• **Work instructions**
From the records below, pull out every line that contains the word "points" and copy each one.
### Records provided
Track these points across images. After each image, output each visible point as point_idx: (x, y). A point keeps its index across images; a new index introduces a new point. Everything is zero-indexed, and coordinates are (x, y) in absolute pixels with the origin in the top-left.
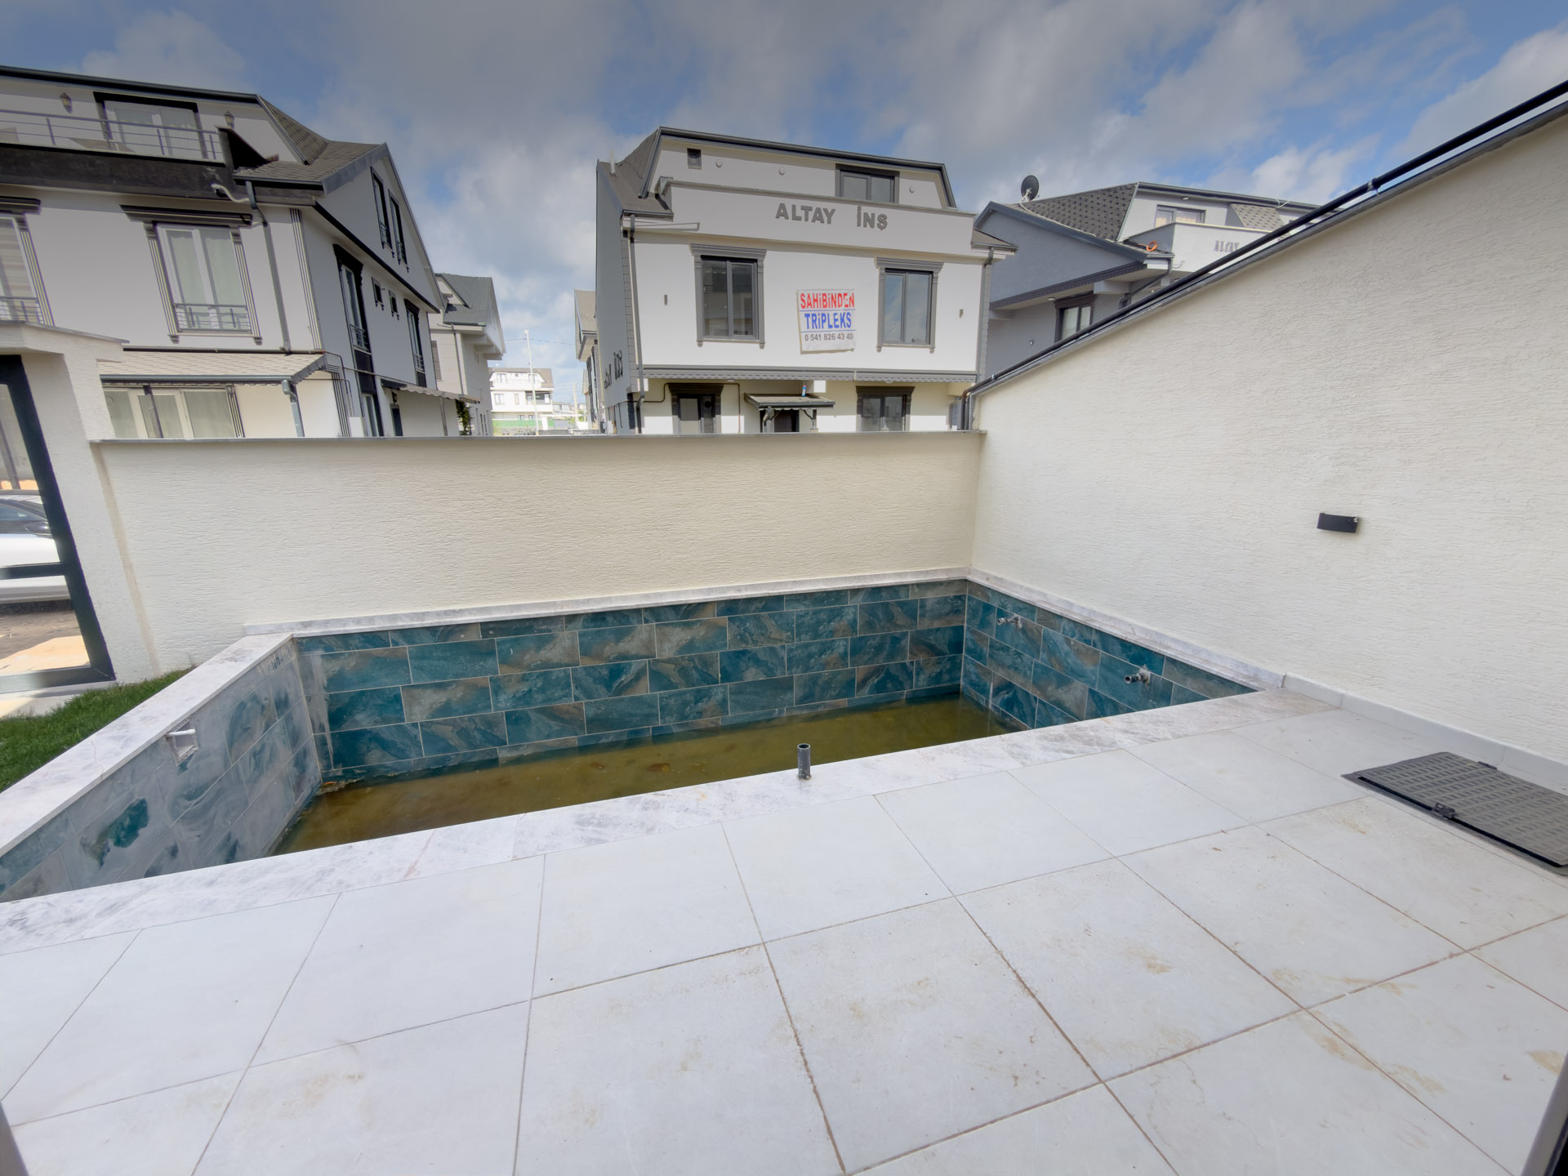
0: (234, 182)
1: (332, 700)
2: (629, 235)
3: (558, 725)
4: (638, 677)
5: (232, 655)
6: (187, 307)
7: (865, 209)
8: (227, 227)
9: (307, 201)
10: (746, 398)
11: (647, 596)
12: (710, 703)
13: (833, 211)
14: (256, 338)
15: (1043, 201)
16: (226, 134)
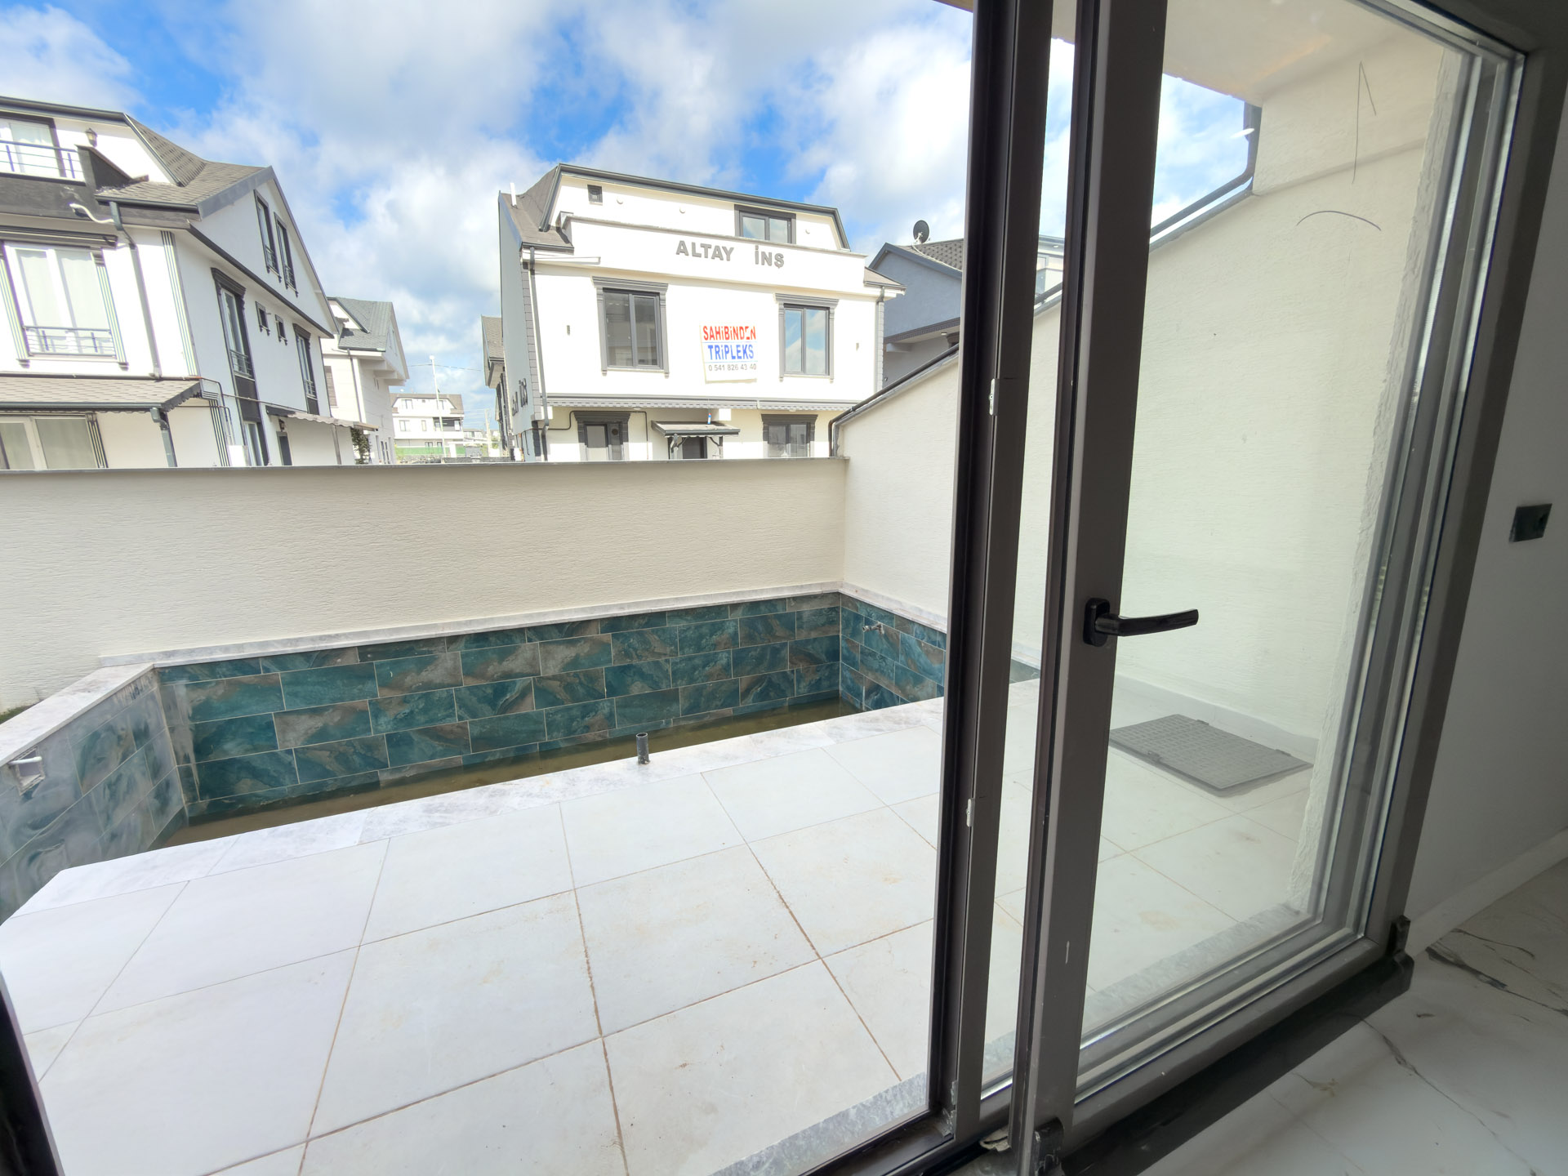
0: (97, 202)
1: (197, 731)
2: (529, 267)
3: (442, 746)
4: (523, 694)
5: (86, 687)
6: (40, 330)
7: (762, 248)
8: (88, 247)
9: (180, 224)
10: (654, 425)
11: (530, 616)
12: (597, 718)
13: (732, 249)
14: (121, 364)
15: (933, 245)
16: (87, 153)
######
• **Solution**
Track these points across images. After each image, output each visible point as point_idx: (x, y). A point keeps its index across images; a new index introduces a new point. Everything is zero-indexed, and coordinates are (x, y) in absolute pixels with the origin in the top-left.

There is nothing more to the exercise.